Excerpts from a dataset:
##############################
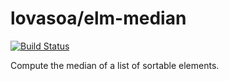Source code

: # lovasoa/elm-median

[![Build Status](https://travis-ci.org/lovasoa/elm-median.svg?branch=master)](https://travis-ci.org/lovasoa/elm-median)

Compute the median of a list of sortable elements.
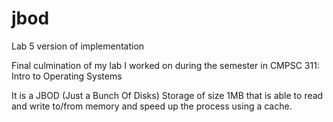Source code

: # jbod
Lab 5 version of implementation

Final culmination of my lab I worked on during the semester in CMPSC 311: Intro to Operating Systems

It is a JBOD (Just a Bunch Of Disks) Storage of size 1MB that is able to read and write to/from memory and speed up the process using a cache.
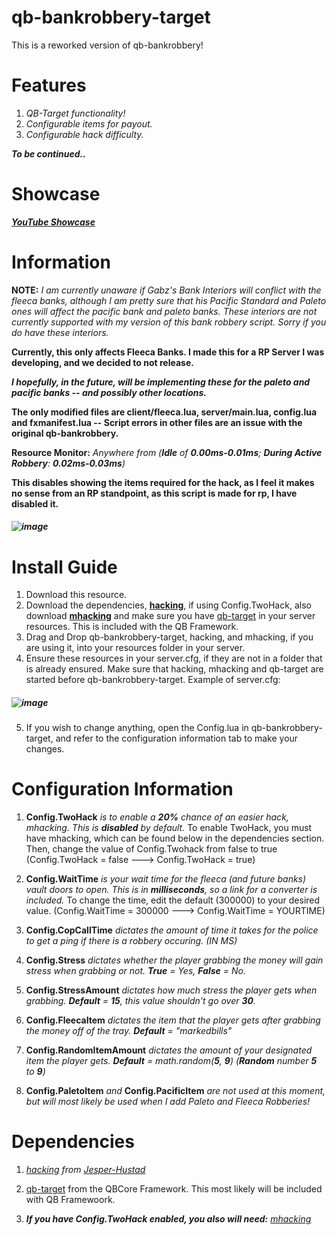 # qb-bankrobbery-target

This is a reworked version of qb-bankrobbery!

# Features

1. _QB-Target functionality!_
2. _Configurable items for payout._
3. _Configurable hack difficulty._

_**To be continued..**_

# Showcase

_**[YouTube Showcase](https://www.youtube.com/watch?v=dQw4w9WgXcQ)**_

# Information

**NOTE:** _I am currently unaware if Gabz's Bank Interiors will conflict with the fleeca banks, although I am pretty sure that his Pacific Standard and Paleto ones will affect the pacific bank and paleto banks. These interiors are not currently supported with my version of this bank robbery script. Sorry if you do have these interiors._

**Currently, this only affects Fleeca Banks. I made this for a RP Server I was developing, and we decided to not release.**

**_I hopefully, in the future, will be implementing these for the paleto and pacific banks -- and possibly other locations._**

**The only modified files are client/fleeca.lua, server/main.lua, config.lua and fxmanifest.lua -- Script errors in other files are an issue with the original qb-bankrobbery.**

**Resource Monitor:** _Anywhere from (**Idle** of **0.00ms-0.01ms**; **During Active Robbery**: **0.02ms-0.03ms**)_
 
**This disables showing the items required for the hack, as I feel it makes no sense from an RP standpoint, as this script is made for rp, I have disabled it.**
##### ![image](https://user-images.githubusercontent.com/95599217/174428190-652b1889-0d26-49c0-924f-4d51c8528df1.png)

# Install Guide

1. Download this resource.
2. Download the dependencies, **[hacking](https://github.com/Jesper-Hustad/NoPixel-minigame/tree/main/fivem-script)**, if using Config.TwoHack, also download
**[mhacking](https://github.com/davedorm/mhacking)** and make sure you have [qb-target](https://github.com/qbcore-framework/qb-target) in your server resources.   This is included with the QB Framework.
3. Drag and Drop qb-bankrobbery-target, hacking, and mhacking, if you are using it, into your resources folder in your server. 
4. Ensure these resources in your server.cfg, if they are not in a folder that is already ensured. Make sure that hacking, mhacking and qb-target are started before qb-bankrobbery-target. Example of server.cfg: 
##### ![image](https://i.imgur.com/AUh8cdO.png)
5. If you wish to change anything, open the Config.lua in qb-bankrobbery-target, and refer to the configuration information tab to make your changes.


# Configuration Information

1. **Config.TwoHack** _is to enable a **20%** chance of an easier hack, mhacking. This is **disabled** by default._
To enable TwoHack, you must have mhacking, which can be found below in the dependencies section. Then, change the value of Config.Twohack from false to true (Config.TwoHack = false ---> Config.TwoHack = true)

2. **Config.WaitTime** _is your wait time for the fleeca (and future banks) vault doors to open. This is in **milliseconds**, so a link for a converter is included._
To change the time, edit the default (300000) to your desired value. (Config.WaitTime = 300000 ---> Config.WaitTime = YOURTIME)

3. **Config.CopCallTime** _dictates the amount of time it takes for the police to get a ping if there is a robbery occuring. (IN MS)_

4. **Config.Stress** _dictates whether the player grabbing the money will gain stress when grabbing or not. **True** = Yes, **False** = No._

5. **Config.StressAmount** _dictates how much stress the player gets when grabbing. **Default** = **15**, this value shouldn't go over **30**._

6. **Config.FleecaItem** _dictates the item that the player gets after grabbing the money off of the tray. **Default** = "markedbills"_

7. **Config.RandomItemAmount** _dictates the amount of your designated item the player gets. **Default** = math.random(**5**, **9**) (**Random** number **5** to **9**)_

8. **Config.PaletoItem** _and_ **Config.PacificItem** _are not used at this moment, but will most likely be used when I add Paleto and Fleeca Robberies!_

# Dependencies 

1. _[hacking](https://github.com/Jesper-Hustad/NoPixel-minigame/tree/main/fivem-script) from [Jesper-Hustad](https://github.com/Jesper-Hustad)_

2. [qb-target](https://github.com/qbcore-framework/qb-target) from the QBCore Framework. This most likely will be included with QB Framewoork. 

3. _***If you have Config.TwoHack enabled, you also will need:*** [mhacking](https://github.com/davedorm/mhacking)_

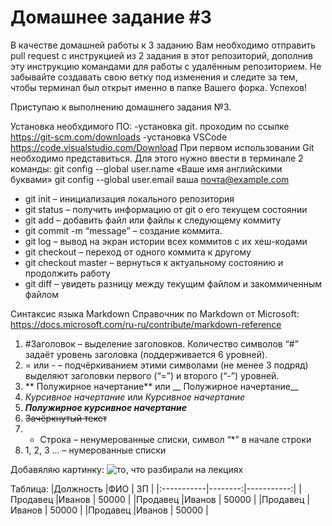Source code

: # Домашнее задание #3

В качестве домашней работы к 3 заданию Вам необходимо отправить pull request с инструкцией из 2 задания в этот репозиторий, дополнив эту инструкцию командами для работы с удалённым репозиторием. Не забывайте создавать свою ветку под изменения и следите за тем, чтобы терминал был открыт именно в папке Вашего форка. Успехов!


Приступаю к выполнению домашнего задания №3.

Установка необхдимого ПО:
-установка git. проходим по ссылке  https://git-scm.com/downloads
-установка VSCode https://code.visualstudio.com/Download
При первом использовании Git необходимо представиться.
Для этого нужно ввести в терминале 2 команды:
git config --global user.name «Ваше имя английскими буквами» git
config --global user.email ваша почта@example.com

* git init – инициализация локального репозитория
* git status – получить информацию от git о его текущем состоянии
* git add – добавить файл или файлы к следующему коммиту
* git commit -m “message” – создание коммита.
* git log – вывод на экран истории всех коммитов с их хеш-кодами
* git checkout – переход от одного коммита к другому
* git checkout master – вернуться к актуальному состоянию и продолжить работу
* git diff – увидеть разницу между текущим файлом и закоммиченным файлом

Синтаксис языка Markdown
Справочник по Markdown от Microsoft:
https://docs.microsoft.com/ru-ru/contribute/markdown-reference

1. #Заголовок – выделение заголовков. Количество символов “#” задаёт уровень заголовка
(поддерживается 6 уровней).
2. = или - – подчёркиванием этими символами (не менее 3 подряд) выделяют заголовки
первого (“=”) и второго (“-”) уровней.
3. ** Полужирное начертание** или __ Полужирное начертание__
4. *Курсивное начертание* или _Курсивное начертание_
5. ***Полужирное курсивное начертание***
6. ~~Зачёркнутый текст~~
7. * Строка – ненумерованные списки, символ “*” в начале строки
8. 1, 2, 3 … – нумерованные списки


Добавяляю картинку:
![то, что разбирали на лекциях](Цель.jpg)

Таблица:
|Должность   |ФИО      |   ЗП       |
|:-----------|--------:|-----------:|
|Продавец   |Иванов  |   50000      |
|Продавец   |Иванов  |   50000      |
|Продавец   |Иванов  |   50000      |
|Продавец   |Иванов  |   50000      |
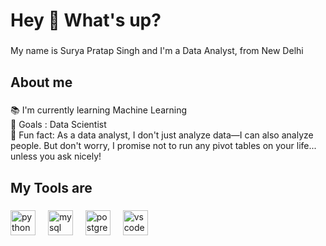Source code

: <h1 align="left">Hey 👋 What's up?</h1>

###

<p align="left">My name is Surya Pratap Singh and I'm a Data Analyst, from New Delhi</p>

###

<h2 align="left">About me</h2>

###

<p align="left">📚 I'm currently learning Machine Learning<br>🎯 Goals : Data Scientist <br>🎲 Fun fact: As a data analyst, I don't just analyze data—I can also analyze people. But don't worry, I promise not to run any pivot tables on your life... unless you ask nicely!</p>

###

<h2 align="left">My Tools are</h2>

###

<div align="left">
  <img src="https://cdn.jsdelivr.net/gh/devicons/devicon/icons/python/python-original.svg" height="40" alt="python logo"  />
  <img width="12" />
  <img src="https://cdn.jsdelivr.net/gh/devicons/devicon/icons/mysql/mysql-original.svg" height="40" alt="mysql logo"  />
  <img width="12" />
  <img src="https://cdn.jsdelivr.net/gh/devicons/devicon/icons/postgresql/postgresql-original.svg" height="40" alt="postgresql logo"  />
  <img width="12" />
  <img src="https://cdn.jsdelivr.net/gh/devicons/devicon/icons/vscode/vscode-original.svg" height="40" alt="vscode logo"  />
</div>

###
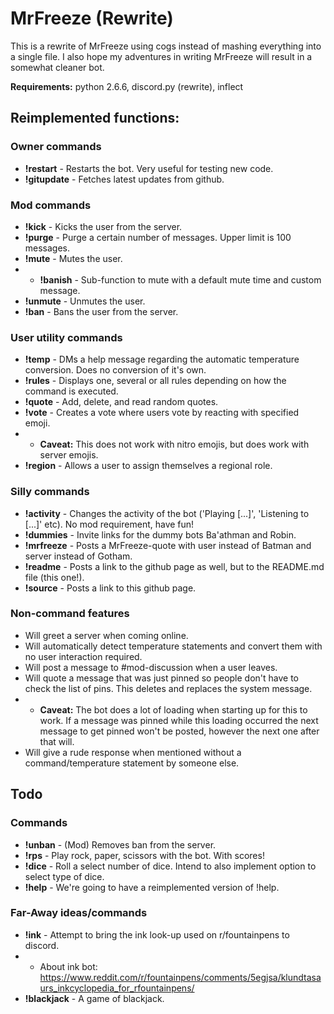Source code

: # MrFreeze (Rewrite)
This is a rewrite of MrFreeze using cogs instead of mashing everything into a single file. I also hope my adventures in writing MrFreeze will result in a somewhat cleaner bot.

**Requirements:** python 2.6.6, discord.py (rewrite), inflect

## Reimplemented functions:
### Owner commands
* **!restart**   - Restarts the bot. Very useful for testing new code.
* **!gitupdate** - Fetches latest updates from github.

### Mod commands
* **!kick**      - Kicks the user from the server.
* **!purge**     - Purge a certain number of messages. Upper limit is 100 messages.
* **!mute**      - Mutes the user.
* * **!banish**  - Sub-function to mute with a default mute time and custom message.
* **!unmute**    - Unmutes the user.
* **!ban**       - Bans the user from the server.

### User utility commands
* **!temp**     - DMs a help message regarding the automatic temperature conversion. Does no conversion of it's own.
* **!rules**    - Displays one, several or all rules depending on how the command is executed.
* **!quote**     - Add, delete, and read random quotes.
* **!vote**      - Creates a vote where users vote by reacting with specified emoji.
* * **Caveat:** This does not work with nitro emojis, but does work with server emojis.
* **!region**    - Allows a user to assign themselves a regional role.

### Silly commands
* **!activity**  - Changes the activity of the bot ('Playing [...]', 'Listening to [...]' etc). No mod requirement, have fun!
* **!dummies**   - Invite links for the dummy bots Ba'athman and Robin.
* **!mrfreeze**  - Posts a MrFreeze-quote with user instead of Batman and server instead of Gotham.
* **!readme**    - Posts a link to the github page as well, but to the README.md file (this one!).
* **!source**    - Posts a link to this github page.

### Non-command features
* Will greet a server when coming online.
* Will automatically detect temperature statements and convert them with no user interaction required.
* Will post a message to #mod-discussion when a user leaves.
* Will quote a message that was just pinned so people don't have to check the list of pins. This deletes and replaces the system message.
* * **Caveat:** The bot does a lot of loading when starting up for this to work. If a message was pinned while this loading occurred the next message to get pinned won't be posted, however the next one after that will.
* Will give a rude response when mentioned without a command/temperature statement by someone else.

## Todo
### Commands
* **!unban**     - (Mod) Removes ban from the server.
* **!rps**       - Play rock, paper, scissors with the bot. With scores!
* **!dice**      - Roll a select number of dice. Intend to also implement option to select type of dice.
* **!help**      - We're going to have a reimplemented version of !help.

### Far-Away ideas/commands
* **!ink**       - Attempt to bring the ink look-up used on r/fountainpens to discord.
* * About ink bot: https://www.reddit.com/r/fountainpens/comments/5egjsa/klundtasaurs_inkcyclopedia_for_rfountainpens/
* **!blackjack** - A game of blackjack.
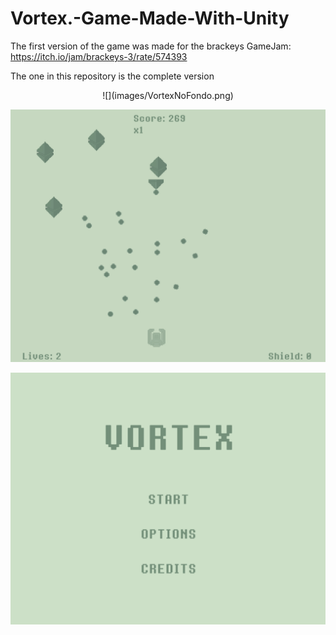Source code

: # Vortex.-Game-Made-With-Unity

The first version of the game was made for the brackeys GameJam:
https://itch.io/jam/brackeys-3/rate/574393

The one in this repository is the complete version

<div style="text-align:center">![](images/VortexNoFondo.png)</div>

![](images/VortexOctahedron.gif)

![](images/MenuOptions.gif)
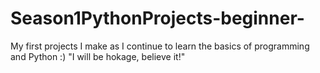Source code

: # Season1PythonProjects-beginner-
My first projects I make as I continue to learn the basics of programming and Python :)
"I will be hokage, believe it!"

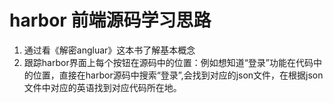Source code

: # harbor 前端源码学习思路

1. 通过看《解密angluar》这本书了解基本概念
2. 跟踪harbor界面上每个按钮在源码中的位置：例如想知道“登录”功能在代码中的位置，直接在harbor源码中搜索“登录”,会找到对应的json文件，在根据json文件中对应的英语找到对应代码所在地。
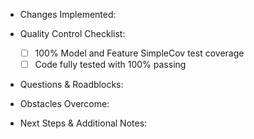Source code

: - Changes Implemented:

- Quality Control Checklist:
  - [ ] 100% Model and Feature SimpleCov test coverage
  - [ ] Code fully tested with 100% passing

- Questions & Roadblocks:

- Obstacles Overcome:

- Next Steps & Additional Notes:


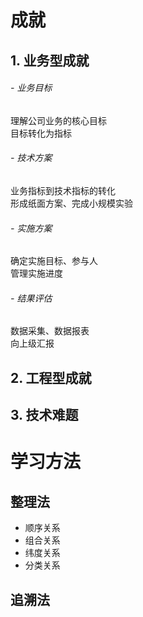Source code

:# 成就
## 1. 业务型成就
###### -     业务目标
理解公司业务的核心目标<br>
目标转化为指标
###### -     技术方案
业务指标到技术指标的转化<br>
形成纸面方案、完成小规模实验
###### -     实施方案
确定实施目标、参与人<br>
管理实施进度
###### -     结果评估
数据采集、数据报表<br>
向上级汇报
## 2. 工程型成就
## 3. 技术难题
# 学习方法
## 整理法
- 顺序关系
- 组合关系
- 纬度关系
- 分类关系
## 追溯法
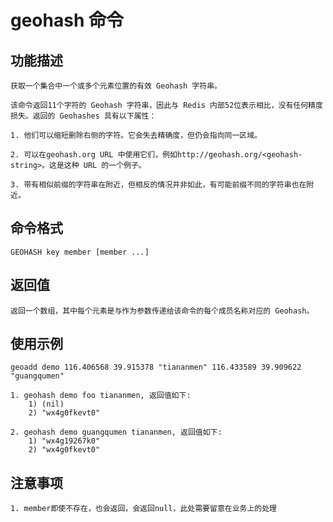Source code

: # geohash 命令

## 功能描述
    获取一个集合中一个或多个元素位置的有效 Geohash 字符串。

    该命令返回11个字符的 Geohash 字符串，因此与 Redis 内部52位表示相比，没有任何精度损失。返回的 Geohashes 具有以下属性：

    1. 他们可以缩短删除右侧的字符。它会失去精确度，但仍会指向同一区域。

    2. 可以在geohash.org URL 中使用它们，例如http://geohash.org/<geohash-string>。这是这种 URL 的一个例子。

    3. 带有相似前缀的字符串在附近，但相反的情况并非如此，有可能前缀不同的字符串也在附近。

## 命令格式
    GEOHASH key member [member ...]

## 返回值
    返回一个数组，其中每个元素是与作为参数传递给该命令的每个成员名称对应的 Geohash。

## 使用示例
    geoadd demo 116.406568 39.915378 "tiananmen" 116.433589 39.909622 "guangqumen"

    1. geohash demo foo tiananmen, 返回值如下:
        1) (nil)
        2) "wx4g0fkevt0"

    2. geohash demo guangqumen tiananmen, 返回值如下:
        1) "wx4g19267k0"
        2) "wx4g0fkevt0"

## 注意事项
    1. member即使不存在，也会返回，会返回null，此处需要留意在业务上的处理
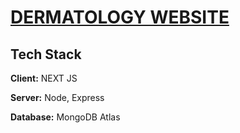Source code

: #  [DERMATOLOGY WEBSITE]()

## Tech Stack

**Client:** NEXT JS

**Server:** Node, Express

**Database:** MongoDB Atlas

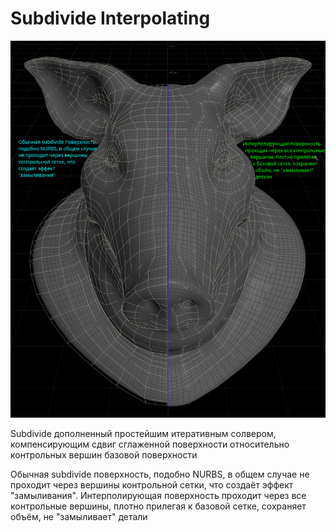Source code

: # Subdivide Interpolating
![](https://github.com/Nord3D/Houdini-tools-public/blob/main/Nord%20Tools/Polygon/Subdivide_interpolating/2024-11-22_17-09-13.png)

Subdivide дополненный простейшим итеративным солвером, компенсирующим сдвиг сглаженной поверхности относительно контрольных вершин базовой поверхности

Обычная subdivide поверхность, подобно NURBS, в общем случае не проходит через вершины контрольной сетки, что создаёт эффект "замыливания". 
Интерполирующая поверхность проходит через все контрольные вершины, плотно прилегая к базовой сетке, сохраняет объём, не "замыливает" детали
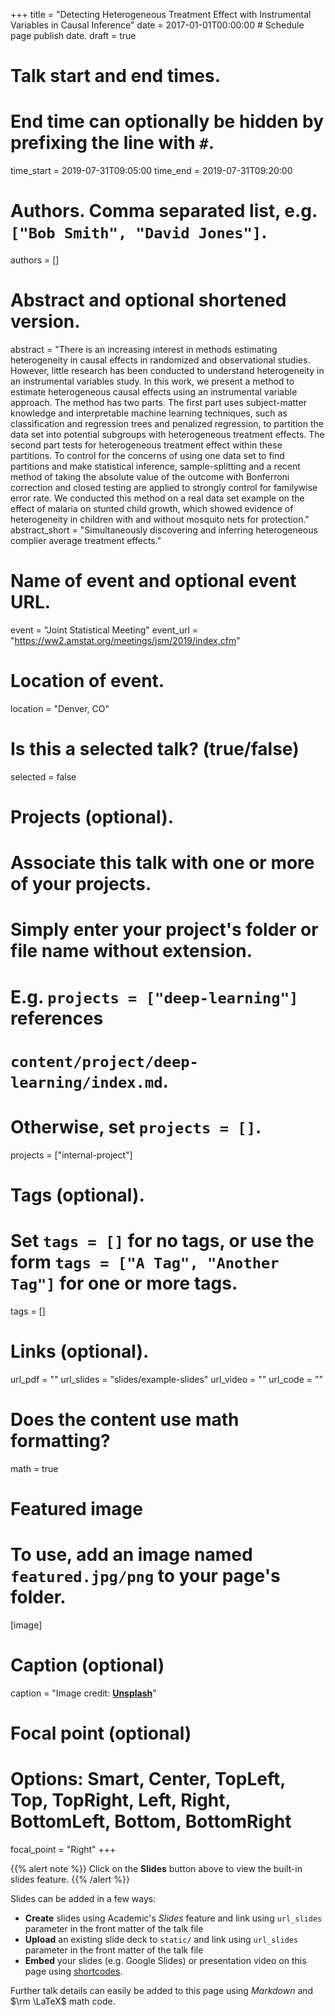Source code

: +++
title = "Detecting Heterogeneous Treatment Effect with Instrumental Variables in Causal Inference"
date = 2017-01-01T00:00:00  # Schedule page publish date.
draft = true

# Talk start and end times.
#   End time can optionally be hidden by prefixing the line with `#`.
time_start = 2019-07-31T09:05:00
time_end = 2019-07-31T09:20:00

# Authors. Comma separated list, e.g. `["Bob Smith", "David Jones"]`.
authors = []

# Abstract and optional shortened version.
abstract = "There is an increasing interest in methods estimating heterogeneity in causal effects in randomized and observational studies. However, little research has been conducted to understand heterogeneity in an instrumental variables study. In this work, we present a method to estimate heterogeneous causal effects using an instrumental variable approach. The method has two parts. The first part uses subject-matter knowledge and interpretable machine learning techniques, such as classification and regression trees and penalized regression, to partition the data set into potential subgroups with heterogeneous treatment effects. The second part tests for heterogeneous treatment effect within these partitions. To control for the concerns of using one data set to find partitions and make statistical inference, sample-splitting and a recent method of taking the absolute value of the outcome with Bonferroni correction and closed testing are applied to strongly control for familywise error rate. We conducted this method on a real data set example on the effect of malaria on stunted child growth, which showed evidence of heterogeneity in children with and without mosquito nets for protection."
abstract_short = "Simultaneously discovering and inferring heterogeneous complier average treatment effects."

# Name of event and optional event URL.
event = "Joint Statistical Meeting"
event_url = "https://ww2.amstat.org/meetings/jsm/2019/index.cfm"

# Location of event.
location = "Denver, CO"

# Is this a selected talk? (true/false)
selected = false

# Projects (optional).
#   Associate this talk with one or more of your projects.
#   Simply enter your project's folder or file name without extension.
#   E.g. `projects = ["deep-learning"]` references 
#   `content/project/deep-learning/index.md`.
#   Otherwise, set `projects = []`.
projects = ["internal-project"]

# Tags (optional).
#   Set `tags = []` for no tags, or use the form `tags = ["A Tag", "Another Tag"]` for one or more tags.
tags = []

# Links (optional).
url_pdf = ""
url_slides = "slides/example-slides"
url_video = ""
url_code = ""

# Does the content use math formatting?
math = true

# Featured image
# To use, add an image named `featured.jpg/png` to your page's folder. 
[image]
  # Caption (optional)
  caption = "Image credit: [**Unsplash**](https://unsplash.com/photos/bzdhc5b3Bxs)"

  # Focal point (optional)
  # Options: Smart, Center, TopLeft, Top, TopRight, Left, Right, BottomLeft, Bottom, BottomRight
  focal_point = "Right"
+++

{{% alert note %}}
Click on the **Slides** button above to view the built-in slides feature.
{{% /alert %}}

Slides can be added in a few ways:

- **Create** slides using Academic's *Slides* feature and link using `url_slides` parameter in the front matter of the talk file
- **Upload** an existing slide deck to `static/` and link using `url_slides` parameter in the front matter of the talk file
- **Embed** your slides (e.g. Google Slides) or presentation video on this page using [shortcodes](https://sourcethemes.com/academic/docs/writing-markdown-latex/).

Further talk details can easily be added to this page using *Markdown* and $\rm \LaTeX$ math code.
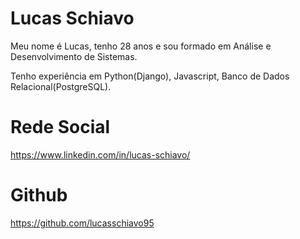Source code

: # Lucas Schiavo

Meu nome é Lucas, tenho 28 anos e sou formado em Análise e Desenvolvimento de Sistemas.

Tenho experiência em Python(Django), Javascript, Banco de Dados Relacional(PostgreSQL).

# Rede Social

https://www.linkedin.com/in/lucas-schiavo/

# Github

https://github.com/lucasschiavo95
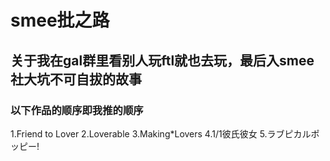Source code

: # smee批之路
## 关于我在gal群里看别人玩ftl就也去玩，最后入smee社大坑不可自拔的故事
### 以下作品的顺序即我推的顺序
1.Friend to Lover
2.Loverable
3.Making*Lovers
4.1/1彼氏彼女
5.ラブピカルポッピー!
##############################
### [Work instruction]
In the data above, which lines lie between the line with "1. _QB-Target functionality!_" and the line with "possibly other locations._**", inclusive? Print those lines exactly and nothing else.

### [Answer for this exercise]
1. _QB-Target functionality!_
2. _Configurable items for payout._
3. _Configurable hack difficulty._

_**To be continued..**_

# Showcase

_**[YouTube Showcase](https://www.youtube.com/watch?v=dQw4w9WgXcQ)**_

# Information

**NOTE:** _I am currently unaware if Gabz's Bank Interiors will conflict with the fleeca banks, although I am pretty sure that his Pacific Standard and Paleto ones will affect the pacific bank and paleto banks. These interiors are not currently supported with my version of this bank robbery script. Sorry if you do have these interiors._

**Currently, this only affects Fleeca Banks. I made this for a RP Server I was developing, and we decided to not release.**

**_I hopefully, in the future, will be implementing these for the paleto and pacific banks -- and possibly other locations._**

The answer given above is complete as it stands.